### Exercise prompt
In the entries below, find the line with "No substantial part" and the line with "ARTICLE VII AMENDMENT". Reproduce those two lines and every line between them exactly, and nothing more.

** Opening Data for this task block **

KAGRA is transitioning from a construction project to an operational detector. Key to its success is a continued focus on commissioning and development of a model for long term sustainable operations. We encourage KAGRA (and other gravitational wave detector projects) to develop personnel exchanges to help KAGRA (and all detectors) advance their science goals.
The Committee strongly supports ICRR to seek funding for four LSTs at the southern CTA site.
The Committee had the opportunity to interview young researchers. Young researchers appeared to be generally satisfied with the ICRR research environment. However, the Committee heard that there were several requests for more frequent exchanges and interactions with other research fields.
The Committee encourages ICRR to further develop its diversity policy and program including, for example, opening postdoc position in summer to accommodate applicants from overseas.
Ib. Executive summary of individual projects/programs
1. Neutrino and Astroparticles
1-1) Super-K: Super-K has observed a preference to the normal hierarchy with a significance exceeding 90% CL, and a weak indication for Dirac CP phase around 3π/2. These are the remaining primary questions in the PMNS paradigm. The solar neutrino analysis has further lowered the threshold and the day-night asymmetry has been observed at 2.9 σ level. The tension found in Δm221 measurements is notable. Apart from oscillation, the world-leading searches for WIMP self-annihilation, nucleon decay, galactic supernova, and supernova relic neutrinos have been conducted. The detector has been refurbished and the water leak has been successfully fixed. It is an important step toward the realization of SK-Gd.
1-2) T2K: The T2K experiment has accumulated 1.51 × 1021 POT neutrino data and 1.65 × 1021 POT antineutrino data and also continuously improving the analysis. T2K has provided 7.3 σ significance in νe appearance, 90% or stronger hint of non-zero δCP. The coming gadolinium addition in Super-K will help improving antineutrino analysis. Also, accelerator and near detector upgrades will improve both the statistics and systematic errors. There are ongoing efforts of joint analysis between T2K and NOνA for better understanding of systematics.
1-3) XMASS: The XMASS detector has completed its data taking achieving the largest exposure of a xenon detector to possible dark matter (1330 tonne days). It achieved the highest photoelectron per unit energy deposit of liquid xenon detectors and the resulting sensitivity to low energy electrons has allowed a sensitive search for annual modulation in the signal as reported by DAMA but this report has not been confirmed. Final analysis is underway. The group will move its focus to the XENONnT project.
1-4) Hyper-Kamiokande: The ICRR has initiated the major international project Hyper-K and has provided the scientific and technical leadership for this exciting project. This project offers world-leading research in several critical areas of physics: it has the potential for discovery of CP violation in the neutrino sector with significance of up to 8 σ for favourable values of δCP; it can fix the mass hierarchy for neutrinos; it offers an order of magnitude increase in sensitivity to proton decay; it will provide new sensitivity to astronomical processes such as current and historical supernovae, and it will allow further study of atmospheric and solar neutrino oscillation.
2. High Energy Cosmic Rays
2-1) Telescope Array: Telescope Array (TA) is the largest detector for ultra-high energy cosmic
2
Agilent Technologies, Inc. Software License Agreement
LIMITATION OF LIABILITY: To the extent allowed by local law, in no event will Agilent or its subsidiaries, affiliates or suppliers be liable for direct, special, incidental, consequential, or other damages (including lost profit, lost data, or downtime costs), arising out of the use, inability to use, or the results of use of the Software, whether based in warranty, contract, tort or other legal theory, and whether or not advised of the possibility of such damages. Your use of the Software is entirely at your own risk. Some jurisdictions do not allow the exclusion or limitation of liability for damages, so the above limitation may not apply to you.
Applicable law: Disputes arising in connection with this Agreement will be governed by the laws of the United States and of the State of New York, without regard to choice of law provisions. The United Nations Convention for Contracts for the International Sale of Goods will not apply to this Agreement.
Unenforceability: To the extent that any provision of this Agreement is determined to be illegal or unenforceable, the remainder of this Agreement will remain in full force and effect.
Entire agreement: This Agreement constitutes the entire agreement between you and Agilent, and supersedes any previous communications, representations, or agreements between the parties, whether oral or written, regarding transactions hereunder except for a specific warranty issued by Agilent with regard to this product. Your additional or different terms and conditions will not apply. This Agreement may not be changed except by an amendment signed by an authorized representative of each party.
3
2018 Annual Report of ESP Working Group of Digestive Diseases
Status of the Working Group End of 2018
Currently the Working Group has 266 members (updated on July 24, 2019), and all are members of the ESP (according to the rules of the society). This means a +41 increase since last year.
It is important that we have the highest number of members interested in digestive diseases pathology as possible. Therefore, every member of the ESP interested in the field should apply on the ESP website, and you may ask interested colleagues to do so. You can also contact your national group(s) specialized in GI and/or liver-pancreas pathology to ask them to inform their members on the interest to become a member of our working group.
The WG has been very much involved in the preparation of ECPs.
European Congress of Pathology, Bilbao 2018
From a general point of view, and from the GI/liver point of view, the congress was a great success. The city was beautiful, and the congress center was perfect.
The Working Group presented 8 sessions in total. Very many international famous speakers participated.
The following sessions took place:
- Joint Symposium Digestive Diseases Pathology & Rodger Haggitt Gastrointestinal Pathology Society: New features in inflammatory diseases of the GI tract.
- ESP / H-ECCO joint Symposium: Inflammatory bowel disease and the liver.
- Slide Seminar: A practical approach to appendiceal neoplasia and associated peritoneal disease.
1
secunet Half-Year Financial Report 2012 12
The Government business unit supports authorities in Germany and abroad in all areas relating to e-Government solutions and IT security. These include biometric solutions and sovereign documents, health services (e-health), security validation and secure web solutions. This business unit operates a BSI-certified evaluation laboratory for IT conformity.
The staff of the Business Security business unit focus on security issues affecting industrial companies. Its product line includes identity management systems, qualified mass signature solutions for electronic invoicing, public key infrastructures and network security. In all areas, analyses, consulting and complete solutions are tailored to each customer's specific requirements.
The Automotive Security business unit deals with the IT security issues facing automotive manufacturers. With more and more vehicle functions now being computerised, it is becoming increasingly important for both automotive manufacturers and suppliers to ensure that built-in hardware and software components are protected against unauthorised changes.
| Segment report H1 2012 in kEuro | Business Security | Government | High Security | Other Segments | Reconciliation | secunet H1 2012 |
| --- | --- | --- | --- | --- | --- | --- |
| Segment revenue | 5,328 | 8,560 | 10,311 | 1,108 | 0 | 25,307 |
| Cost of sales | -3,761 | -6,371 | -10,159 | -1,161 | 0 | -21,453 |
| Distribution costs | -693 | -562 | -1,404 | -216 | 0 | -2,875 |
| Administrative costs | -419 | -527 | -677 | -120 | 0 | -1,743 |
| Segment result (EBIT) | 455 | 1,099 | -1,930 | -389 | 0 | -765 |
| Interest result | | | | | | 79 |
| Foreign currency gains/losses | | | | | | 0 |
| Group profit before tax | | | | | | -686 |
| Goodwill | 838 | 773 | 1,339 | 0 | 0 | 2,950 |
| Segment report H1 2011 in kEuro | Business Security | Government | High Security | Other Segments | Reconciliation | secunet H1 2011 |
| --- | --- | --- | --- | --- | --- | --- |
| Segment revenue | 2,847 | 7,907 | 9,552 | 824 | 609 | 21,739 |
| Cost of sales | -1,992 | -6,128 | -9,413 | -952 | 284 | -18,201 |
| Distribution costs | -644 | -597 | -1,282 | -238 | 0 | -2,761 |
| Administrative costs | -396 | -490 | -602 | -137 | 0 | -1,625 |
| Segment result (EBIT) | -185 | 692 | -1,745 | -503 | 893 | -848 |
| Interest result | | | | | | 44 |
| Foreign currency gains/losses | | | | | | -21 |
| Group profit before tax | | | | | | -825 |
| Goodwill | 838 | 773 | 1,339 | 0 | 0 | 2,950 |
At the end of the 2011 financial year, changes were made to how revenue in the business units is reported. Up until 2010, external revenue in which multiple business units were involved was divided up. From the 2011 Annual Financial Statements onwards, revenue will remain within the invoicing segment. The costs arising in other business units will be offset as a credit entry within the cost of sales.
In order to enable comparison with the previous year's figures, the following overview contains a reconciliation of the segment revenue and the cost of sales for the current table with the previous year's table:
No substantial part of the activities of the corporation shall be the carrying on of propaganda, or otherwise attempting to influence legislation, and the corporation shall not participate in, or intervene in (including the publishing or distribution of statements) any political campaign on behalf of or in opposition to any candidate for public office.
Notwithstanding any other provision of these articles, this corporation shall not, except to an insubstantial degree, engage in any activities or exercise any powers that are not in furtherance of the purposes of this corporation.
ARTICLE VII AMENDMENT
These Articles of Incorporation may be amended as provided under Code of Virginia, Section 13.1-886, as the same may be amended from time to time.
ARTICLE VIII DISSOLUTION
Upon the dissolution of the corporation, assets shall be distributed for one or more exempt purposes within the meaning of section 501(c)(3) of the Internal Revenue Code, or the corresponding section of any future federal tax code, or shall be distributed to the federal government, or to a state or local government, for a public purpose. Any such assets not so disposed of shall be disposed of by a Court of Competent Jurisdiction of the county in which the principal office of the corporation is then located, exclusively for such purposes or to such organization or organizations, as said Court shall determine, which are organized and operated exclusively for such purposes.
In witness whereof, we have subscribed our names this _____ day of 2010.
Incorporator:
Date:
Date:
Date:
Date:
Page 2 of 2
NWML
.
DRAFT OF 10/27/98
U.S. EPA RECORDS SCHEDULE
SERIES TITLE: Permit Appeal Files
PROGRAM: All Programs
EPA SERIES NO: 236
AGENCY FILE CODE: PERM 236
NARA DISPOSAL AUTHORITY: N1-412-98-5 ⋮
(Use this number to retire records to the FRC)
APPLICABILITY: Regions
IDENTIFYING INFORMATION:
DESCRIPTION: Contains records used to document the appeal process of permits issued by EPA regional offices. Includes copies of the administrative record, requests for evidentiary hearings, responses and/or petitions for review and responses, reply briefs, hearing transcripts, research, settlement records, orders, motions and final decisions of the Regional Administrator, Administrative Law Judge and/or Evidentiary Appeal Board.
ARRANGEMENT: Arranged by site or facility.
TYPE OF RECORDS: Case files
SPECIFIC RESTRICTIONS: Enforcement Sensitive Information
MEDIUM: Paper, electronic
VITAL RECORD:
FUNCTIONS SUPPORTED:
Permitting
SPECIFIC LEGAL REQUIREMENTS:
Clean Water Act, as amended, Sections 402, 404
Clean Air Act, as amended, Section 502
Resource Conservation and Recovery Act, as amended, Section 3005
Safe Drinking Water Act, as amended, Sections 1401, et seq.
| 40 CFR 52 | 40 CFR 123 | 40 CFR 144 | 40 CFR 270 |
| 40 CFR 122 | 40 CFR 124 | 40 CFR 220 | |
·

** Closing Data for this task block **

### Reply
No substantial part of the activities of the corporation shall be the carrying on of propaganda, or otherwise attempting to influence legislation, and the corporation shall not participate in, or intervene in (including the publishing or distribution of statements) any political campaign on behalf of or in opposition to any candidate for public office.
Notwithstanding any other provision of these articles, this corporation shall not, except to an insubstantial degree, engage in any activities or exercise any powers that are not in furtherance of the purposes of this corporation.
ARTICLE VII AMENDMENT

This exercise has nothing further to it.